**Exercise objective**
The reply to the records below should contain exactly the lines from the line with "2. Select **Profile" through the line with "- To run the", and nothing besides.
BEGIN Material for the task
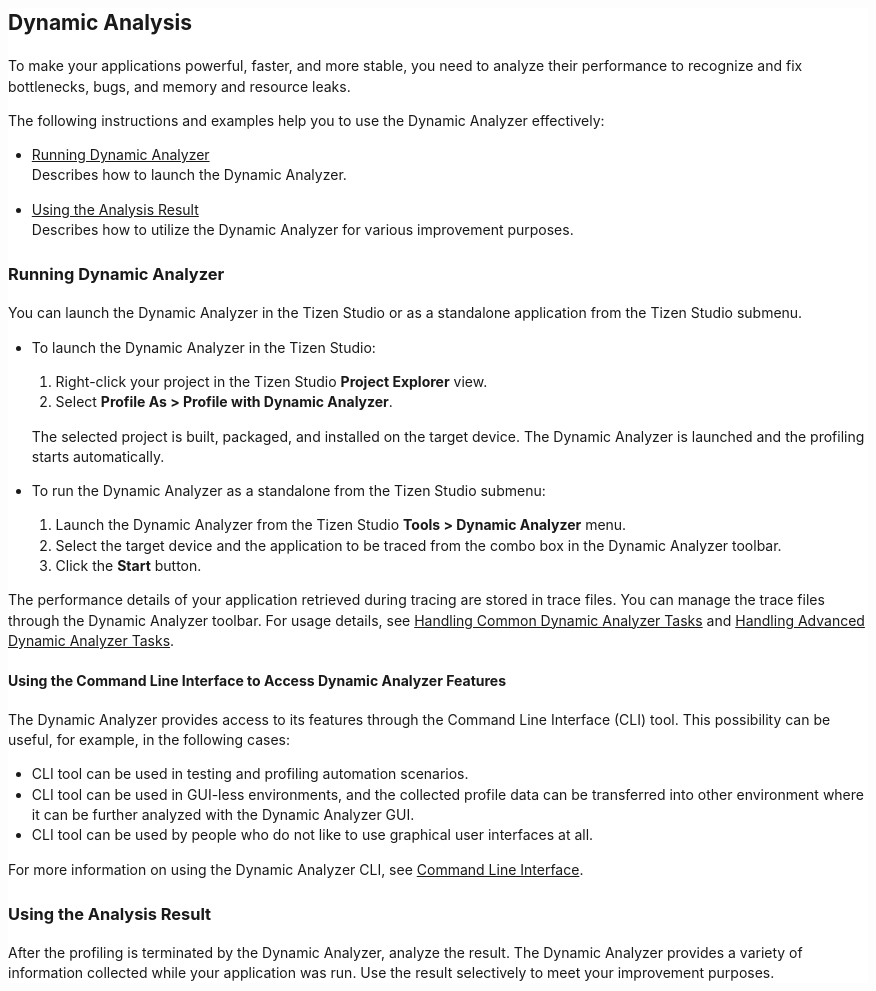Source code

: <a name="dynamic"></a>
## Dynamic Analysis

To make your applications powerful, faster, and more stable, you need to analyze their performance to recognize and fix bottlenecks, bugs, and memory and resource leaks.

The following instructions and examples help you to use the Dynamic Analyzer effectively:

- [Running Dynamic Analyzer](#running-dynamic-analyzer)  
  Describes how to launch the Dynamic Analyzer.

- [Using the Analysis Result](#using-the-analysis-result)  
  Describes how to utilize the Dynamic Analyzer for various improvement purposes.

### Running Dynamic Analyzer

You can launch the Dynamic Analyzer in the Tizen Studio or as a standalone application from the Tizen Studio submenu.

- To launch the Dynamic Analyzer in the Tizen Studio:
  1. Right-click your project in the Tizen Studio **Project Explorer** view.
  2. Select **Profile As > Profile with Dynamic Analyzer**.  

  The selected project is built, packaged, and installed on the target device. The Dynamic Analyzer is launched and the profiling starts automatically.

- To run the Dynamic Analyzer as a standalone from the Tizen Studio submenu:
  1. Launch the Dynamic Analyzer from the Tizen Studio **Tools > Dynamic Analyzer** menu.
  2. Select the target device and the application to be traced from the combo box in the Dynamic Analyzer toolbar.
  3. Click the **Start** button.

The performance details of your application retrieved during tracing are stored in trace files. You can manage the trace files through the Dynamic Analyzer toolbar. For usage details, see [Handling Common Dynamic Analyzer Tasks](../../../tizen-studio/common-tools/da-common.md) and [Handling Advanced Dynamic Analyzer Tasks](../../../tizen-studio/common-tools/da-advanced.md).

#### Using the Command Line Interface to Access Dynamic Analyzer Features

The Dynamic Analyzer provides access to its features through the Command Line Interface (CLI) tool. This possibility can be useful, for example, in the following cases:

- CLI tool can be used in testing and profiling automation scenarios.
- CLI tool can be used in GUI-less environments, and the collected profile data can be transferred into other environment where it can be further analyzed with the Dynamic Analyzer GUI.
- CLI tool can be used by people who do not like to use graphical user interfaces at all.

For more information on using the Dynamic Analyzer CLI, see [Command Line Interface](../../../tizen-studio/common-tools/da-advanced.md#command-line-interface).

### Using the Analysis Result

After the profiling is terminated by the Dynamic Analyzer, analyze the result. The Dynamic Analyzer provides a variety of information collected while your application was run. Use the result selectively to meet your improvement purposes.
END Material for the task
BEGIN Material for the task
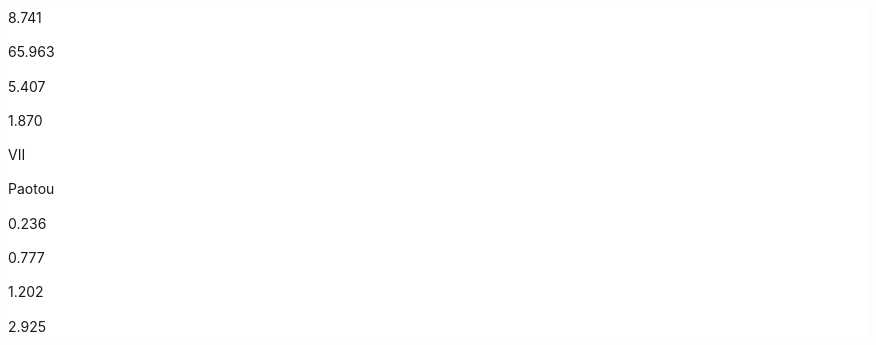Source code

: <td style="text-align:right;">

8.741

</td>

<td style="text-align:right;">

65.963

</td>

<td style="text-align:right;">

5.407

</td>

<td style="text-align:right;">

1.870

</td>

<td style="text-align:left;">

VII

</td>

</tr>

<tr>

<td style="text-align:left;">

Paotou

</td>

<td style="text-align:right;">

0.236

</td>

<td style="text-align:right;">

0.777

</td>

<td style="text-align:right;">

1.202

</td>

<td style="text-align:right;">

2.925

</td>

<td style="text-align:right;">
END Material for the task
**Your solution**
  2. Select **Profile As > Profile with Dynamic Analyzer**.  

  The selected project is built, packaged, and installed on the target device. The Dynamic Analyzer is launched and the profiling starts automatically.

- To run the Dynamic Analyzer as a standalone from the Tizen Studio submenu:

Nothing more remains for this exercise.